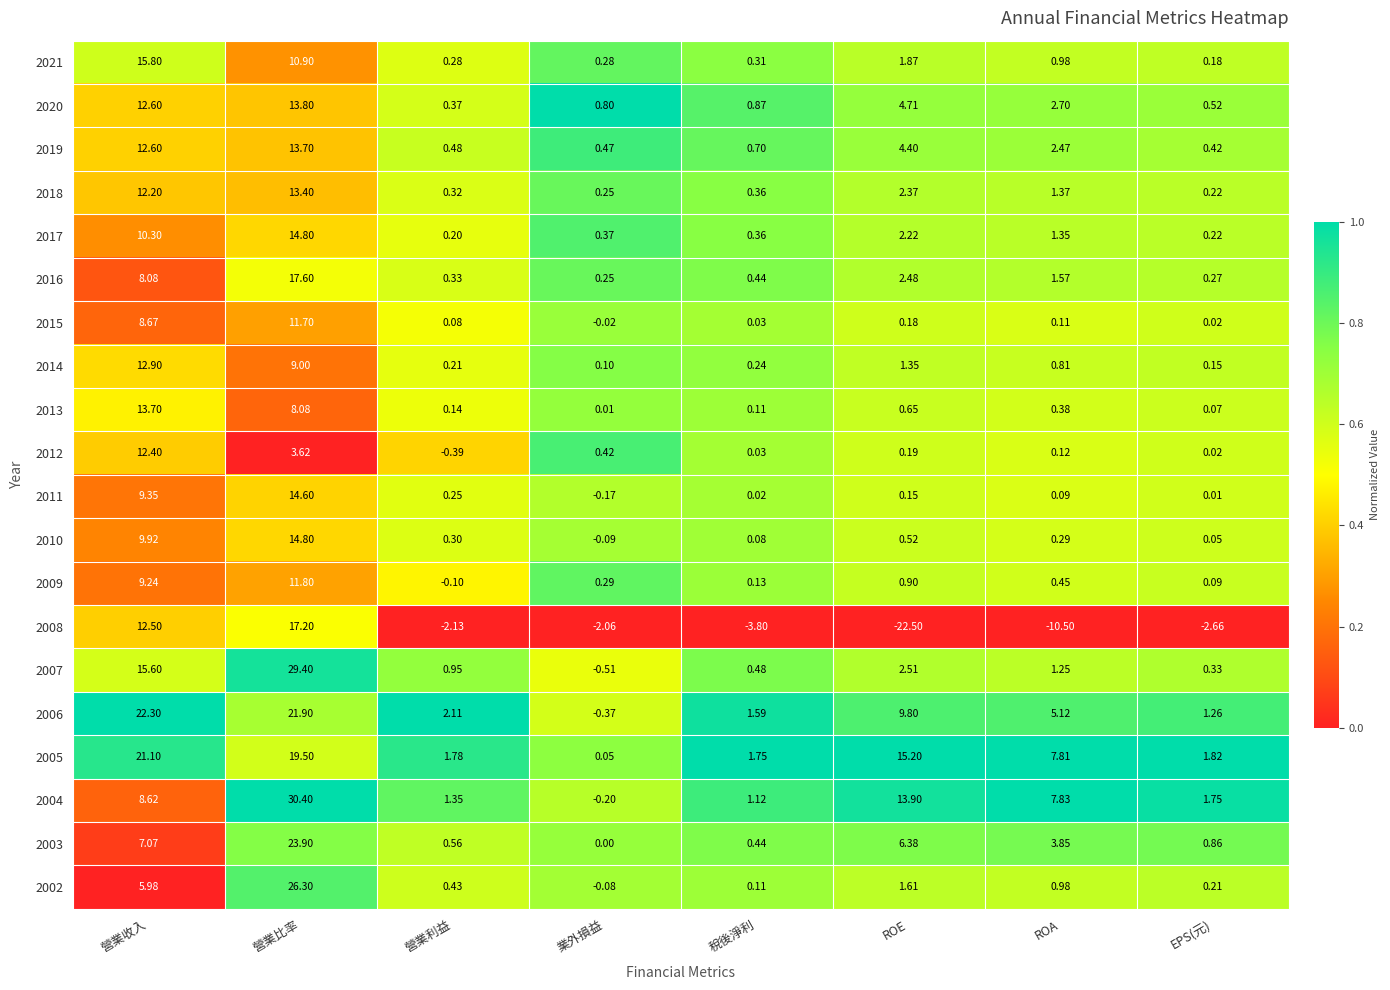

At which label is 2004 closest to 15?

ROE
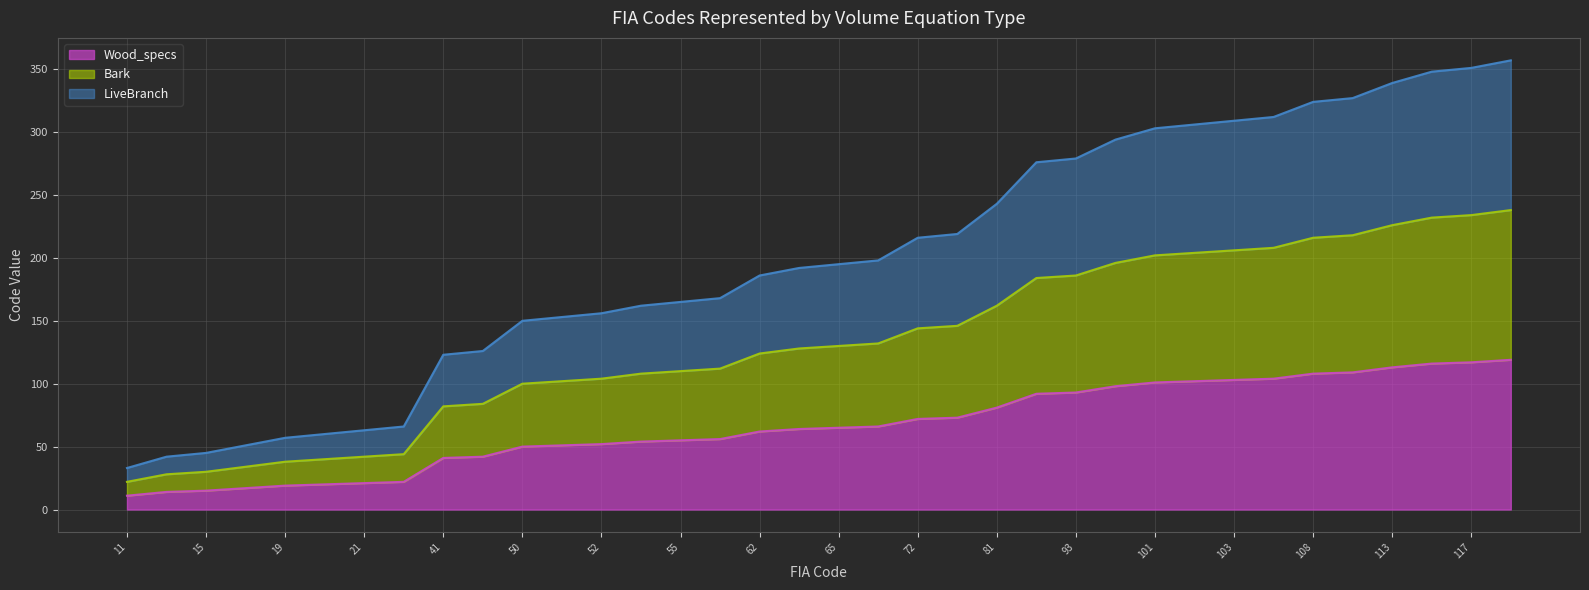

What are all the series names shown in the legend?

Wood_specs, Bark, LiveBranch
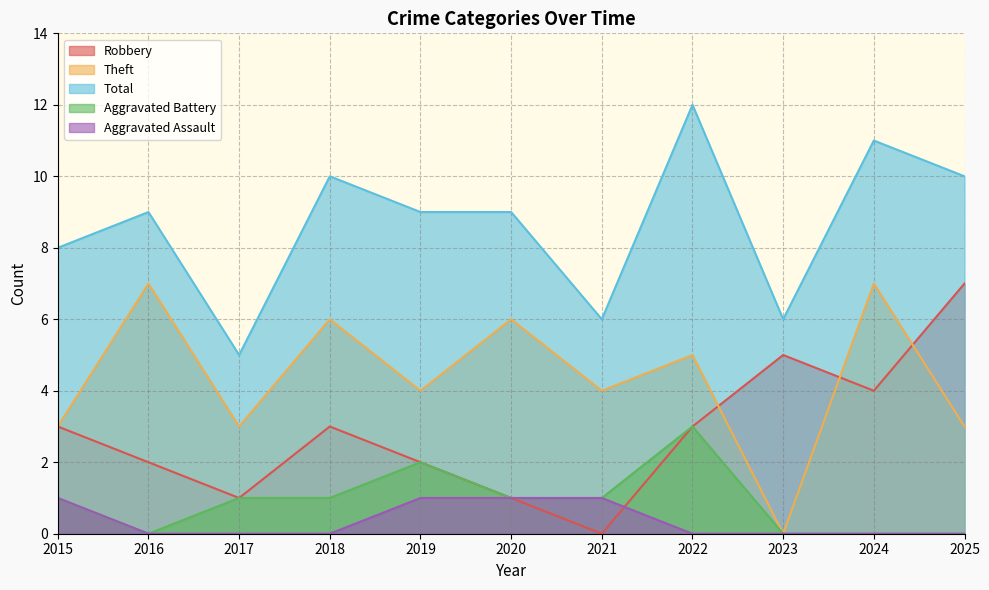

Read the Total value at 2015.

8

※ ※ ※

Task to complete:
Copy the rows from the line with "What are all" through the end of the rows, replacing "legend" with "key" and changing nothing else. Leave out the pictures.

Result of the task:
What are all the series names shown in the key?

Wood_specs, Bark, LiveBranch

Read the Total value at 2015.

8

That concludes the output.